In February 1999, the Ethiopian high command launched Operation Sunset, using a strong force of 13 divisions to break through the Eritrean frontline and retaking much of the territory lost to the Eritrean invasion. The ETAF supported the offensive, first by launching misleading air strikes to distract the Eritreans from Operation Sunsets preparations, and then with extensive bombing attacks as the Ethiopian ground forces pushed forward.

== Combat ==
=== 21 February ===
The first encounter between an Ethiopian Su-27 and Eritrean MiG-29s reportedly took place on 21 February, when two of the latter attempted to ambush the Su-27. However, the Su-27 escaped and damaged one of the attackers.

=== 25 February ===
With the Eritrean defenses in crisis, Eritrean President Isaias Afwerki fired his chief of staff and ordered the ERAF into the air to intercept the Ethiopian air raids at all costs. On 25 February, an Eritrean MiG-29 piloted by Yonas Misghinna scrambled from Asmara to intercept an ETAF Su-27SK piloted by Lt-Col. Gebre-Salassie north of Mekelle. In the following air battle, the MiG-29 was shot down and Misghinna killed. This clash already showcased that the Eritrean planes were inferior to the Ethiopians. Usually, the ERAF would organize an investigation into such air battles and take steps to avoid further losses; however, as the Eritrean government had ordered its air force to defend the air space regardless of the circumstances, its MiG-29 were simply ordered into the air again. One surviving Eritrean pilot later commented that this caused great consternation in the ERAF, as its members felt that their lives were thrown away for little gain. It is noteworthy that MiG and Sukhoi aircraft had not met in battles as opponents before this point. This was the first such case.

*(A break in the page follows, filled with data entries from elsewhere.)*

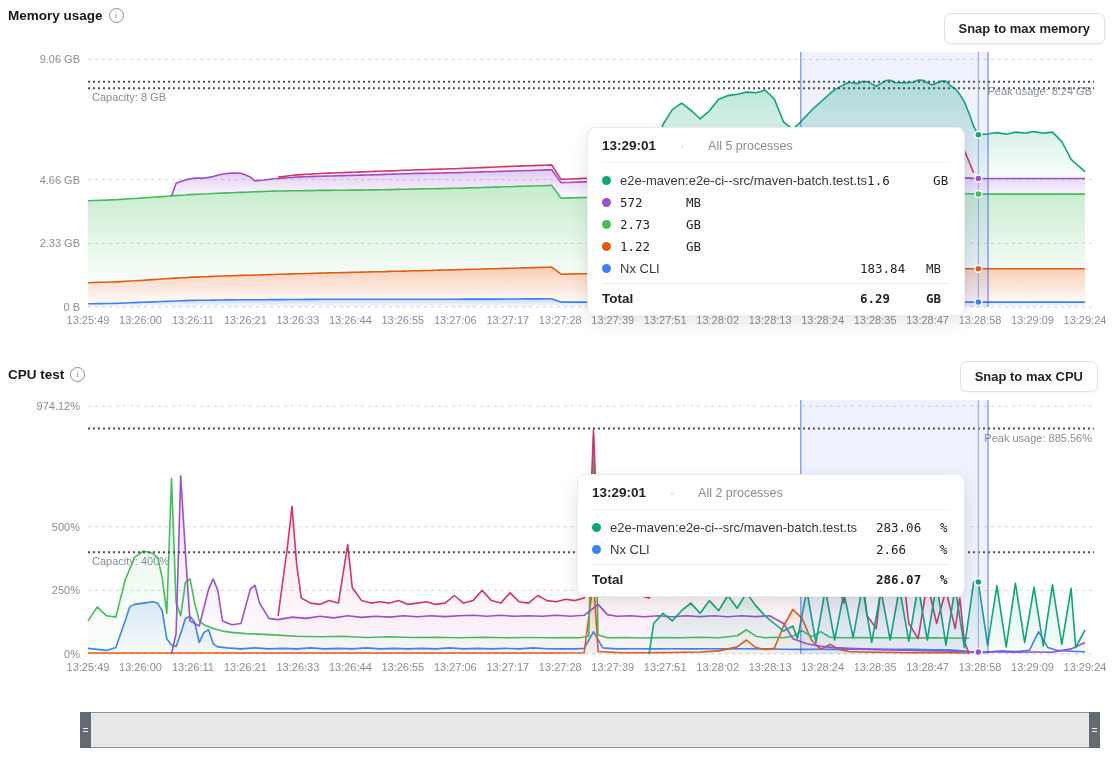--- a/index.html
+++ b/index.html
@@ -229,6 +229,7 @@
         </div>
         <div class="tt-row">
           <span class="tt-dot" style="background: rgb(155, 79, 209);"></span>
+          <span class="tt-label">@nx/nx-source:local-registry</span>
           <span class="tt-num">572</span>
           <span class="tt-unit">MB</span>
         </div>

Later, it was claimed that the Su-27 involved in the clash of 25 February had actually been piloted by a foreign expert. According to this version of the events, four Eritrean MiG-29 had attempted to intercept two ETAF Su-27s piloted by Russians in a surprise attack. After surviving the initial salvo by the ERAF planes, the SU-27s had counter-attacked and destroyed one Eritrean MiG-29. However, Ethiopian sources, including veteran pilots of the war, strongly disputed that the Russian experts had flown combat missions on their behalf in 1999.

=== 26 February ===
On 26 February, another Eritrean MiG-29 piloted by Samuel Girmay was ordered to fly south from Asmara, again to intercept a Su-27SK piloted by Lt-Col. Gebre-Salassie. A number of different accounts exist of the resulting air battle, though all agree that the Ethiopian was victorious and Girmay killed.

Furthermore, there was allegedly another encounter between an Ethiopian Su-27S and an Eritrean MiG-29 on 26 February. The Su-27S pilot, Capt. Tolossa, (Note: Tolossa was a female pilot in the ETAF. The spelling of her first name varies, with "Aster", "Asther", and "Esteher" being used.) was escorting several MiG-21s as she spotted an unarmed Eritrean MiG-29UB. Tolossa signalled to the Eritrean pilot, and realized that he was her former instructor; she warned him to land at Debre Zeit, but he refused, whereupon she opened fire. Tolossa claimed that she had shot down the MiG-29UB. However, the allegedly destroyed MiG-29UB, "ERAF 502", did in fact survive the war undamaged. Another Eritrean MiG-29UB, "ERAF 501", was damaged.

== Aftermath ==
The air battles left the Eritreans with just two operational, combat-capable MiG-29 and two pilots qualified to fly them, severely limiting their aerial capabilities. One of the surviving pilots, Dejen Ande Hishel, complained about the situation and was subsequently imprisoned by the government, leaving the ERAF with just one MiG-29 pilot. Thus, the Ethiopian aviation gained complete air supremacy. After February 1999, Eritrea avoided direct combat with enemy aircraft and did not commit air attacks.